Drinking Milkshakes May Help You Stick To A Healthier Diet, Study Finds
A new study published in the American Journal of Clinical Nutrition showed that consuming certain types of milkshakes helps people stay satiated between breakfast and lunch, leading to a lower caloric intake throughout the day.
In other words, milkshakes may actually help you lose weight.
To conduct the study, researchers from Wageningen University in the Netherlands started with a group of 15 men with a mean BMI of 22.6 (A BMI of 18.5 to 24 is generally considered healthy). After breakfast, each man drank a dairy-based milkshake that varied in calories and thickness—some milkshakes were just 100 calories, some were 500—others were super runny, while others were thick and creamy.

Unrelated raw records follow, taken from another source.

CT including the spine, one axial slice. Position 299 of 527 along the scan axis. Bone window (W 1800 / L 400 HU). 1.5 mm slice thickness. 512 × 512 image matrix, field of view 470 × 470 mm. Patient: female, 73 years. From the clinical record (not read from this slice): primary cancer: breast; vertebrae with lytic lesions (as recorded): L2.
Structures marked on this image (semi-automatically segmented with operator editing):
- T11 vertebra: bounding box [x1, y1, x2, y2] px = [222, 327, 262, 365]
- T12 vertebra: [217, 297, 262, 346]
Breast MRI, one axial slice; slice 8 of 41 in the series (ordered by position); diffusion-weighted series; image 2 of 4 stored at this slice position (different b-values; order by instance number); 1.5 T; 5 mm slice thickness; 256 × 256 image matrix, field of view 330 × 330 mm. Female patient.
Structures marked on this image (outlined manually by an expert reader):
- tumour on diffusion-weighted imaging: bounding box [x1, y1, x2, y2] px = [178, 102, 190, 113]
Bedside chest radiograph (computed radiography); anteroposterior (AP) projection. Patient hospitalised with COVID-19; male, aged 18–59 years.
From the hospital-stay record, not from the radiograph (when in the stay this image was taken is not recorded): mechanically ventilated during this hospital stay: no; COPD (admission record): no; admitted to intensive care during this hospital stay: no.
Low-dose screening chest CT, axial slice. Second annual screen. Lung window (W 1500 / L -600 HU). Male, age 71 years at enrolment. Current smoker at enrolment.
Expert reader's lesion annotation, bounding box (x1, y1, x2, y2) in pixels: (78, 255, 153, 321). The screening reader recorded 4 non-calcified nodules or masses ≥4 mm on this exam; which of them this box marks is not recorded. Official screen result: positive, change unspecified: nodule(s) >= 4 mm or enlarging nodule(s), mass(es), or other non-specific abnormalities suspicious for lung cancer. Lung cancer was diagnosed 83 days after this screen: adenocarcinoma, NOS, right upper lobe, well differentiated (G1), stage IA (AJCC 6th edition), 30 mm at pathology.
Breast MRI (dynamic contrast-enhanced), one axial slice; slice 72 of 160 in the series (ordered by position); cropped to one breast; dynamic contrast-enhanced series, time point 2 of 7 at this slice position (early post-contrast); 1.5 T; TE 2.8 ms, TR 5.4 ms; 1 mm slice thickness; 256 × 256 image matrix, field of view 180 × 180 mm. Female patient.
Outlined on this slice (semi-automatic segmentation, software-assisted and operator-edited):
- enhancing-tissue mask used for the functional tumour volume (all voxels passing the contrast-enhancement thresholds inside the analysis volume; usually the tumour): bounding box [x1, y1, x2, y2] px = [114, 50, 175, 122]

All of the shakes had the same nutritional profile breakdown with 50 percent carbs, 20 percent protein and 30 percent fat.
After gulping down the shakes, participants got MRI scans to determine how quickly their stomachs emptied after consuming the drinks and each man self-reported his own appetite level. Then they were given lunch and told to eat until they felt full.
The results?
The stomachs of the men who drank the thin, low calorie shakes emptied the fastest,with the liquid on average traveling from the stomach to the small intestines in just 26.5 minutes. But the men who drank the thick, high-calorie shakes had much slower gastric emptying times—almost 82 minutes.
But men who drank thicker, 100-calorie milkshake reported greater feelings of fullness than those who consumed a thin 500-calorie shake– even though the gastric emptying time for thicker, low-calorie shake was slightly less than the thin high calorie version.
"The increase in perceived fullness that is due solely to the increased viscosity, which is a phenomenon that we refer to as phantom fullness, may be useful in lowering energy intake," wrote the study authors.
Phantom fullness isn't a new phenomenon. And it has nothing to do with the upcoming "Ghostbusters" remake. Volumetrics is the idea that eating high-volume, low-calorie foods gives dieters more mileage for their money and leads to longer lasting feelings of fullness.
The milkshakes in the study were thickened using locust bean paste—not extra ice cream, so it's not an excuse to binge on Baskin Robbins. But leader study author Guido Camps told Mic via email that you can easily thicken up a smoothie or shake with fibers like guar gum and carb-based xatham gum to "add viscosity to a smoothie, making it thicker without adding calories."
In the case of the milkshakes, the super dense, but really low-calories milkshakes could be the key to staving off hunger and preventing overeating later in the day. But the study authors say more trials need to be conducted to prove it.